Print the listing below again, exactly. Skip the pictures.

_DATA EXCERPT:_
—————
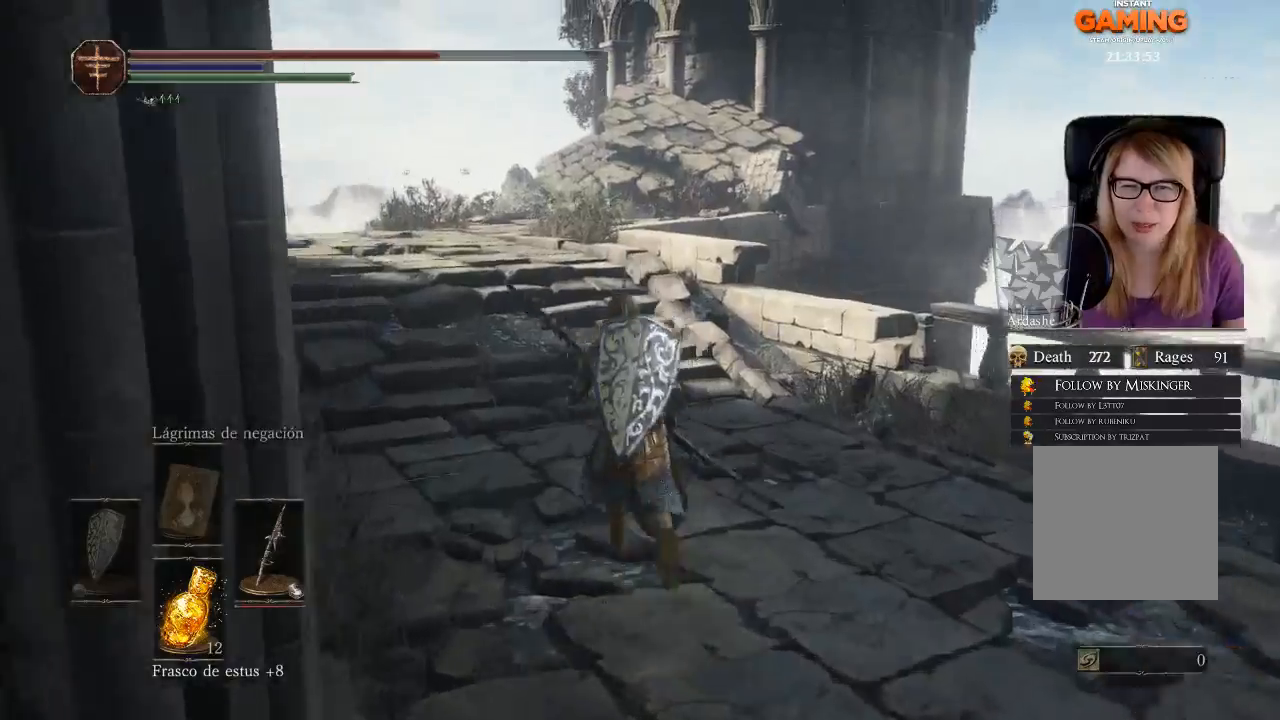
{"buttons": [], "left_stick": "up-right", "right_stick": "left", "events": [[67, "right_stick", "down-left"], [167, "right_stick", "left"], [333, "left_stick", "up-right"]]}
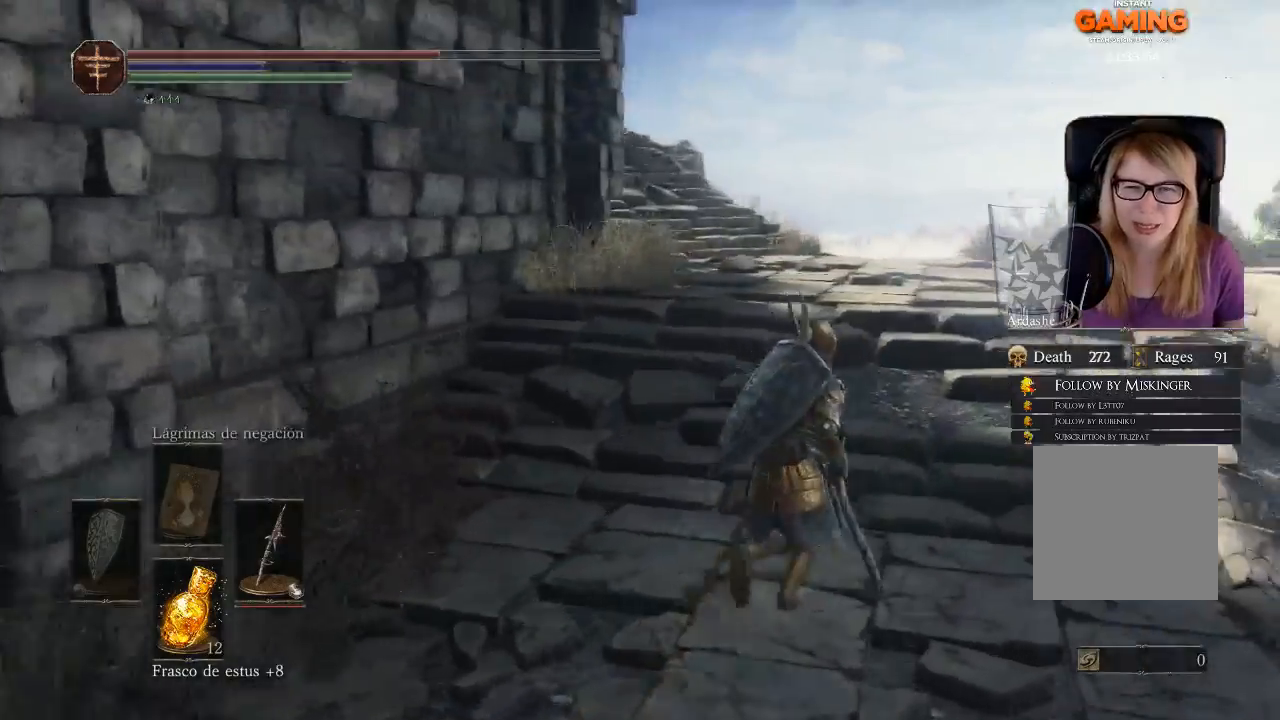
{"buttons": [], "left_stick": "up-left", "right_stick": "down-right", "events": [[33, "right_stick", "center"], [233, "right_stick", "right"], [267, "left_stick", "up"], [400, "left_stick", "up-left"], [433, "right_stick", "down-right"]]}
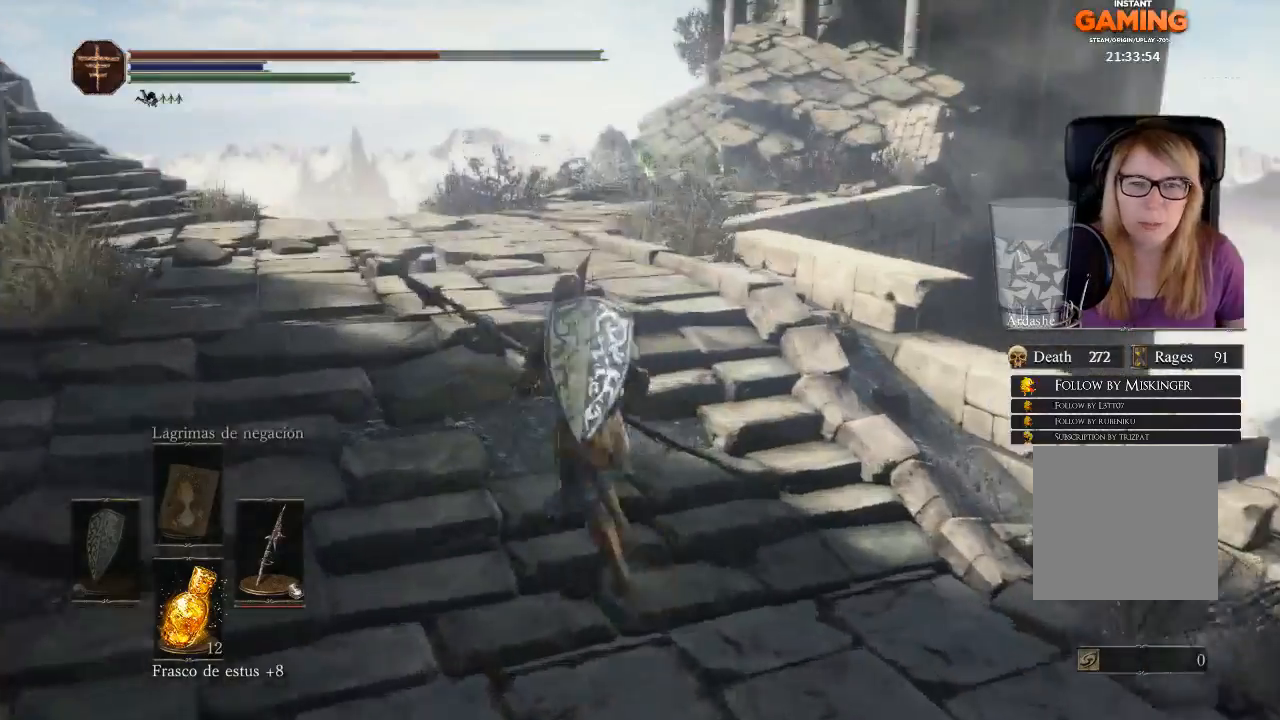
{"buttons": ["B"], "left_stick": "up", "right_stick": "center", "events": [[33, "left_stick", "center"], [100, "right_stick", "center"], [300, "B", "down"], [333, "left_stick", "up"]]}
—————
_TASK SOLUTION:_
{"buttons": [], "left_stick": "up-right", "right_stick": "left", "events": [[67, "right_stick", "down-left"], [167, "right_stick", "left"], [333, "left_stick", "up-right"]]}
{"buttons": [], "left_stick": "up-left", "right_stick": "down-right", "events": [[33, "right_stick", "center"], [233, "right_stick", "right"], [267, "left_stick", "up"], [400, "left_stick", "up-left"], [433, "right_stick", "down-right"]]}
{"buttons": ["B"], "left_stick": "up", "right_stick": "center", "events": [[33, "left_stick", "center"], [100, "right_stick", "center"], [300, "B", "down"], [333, "left_stick", "up"]]}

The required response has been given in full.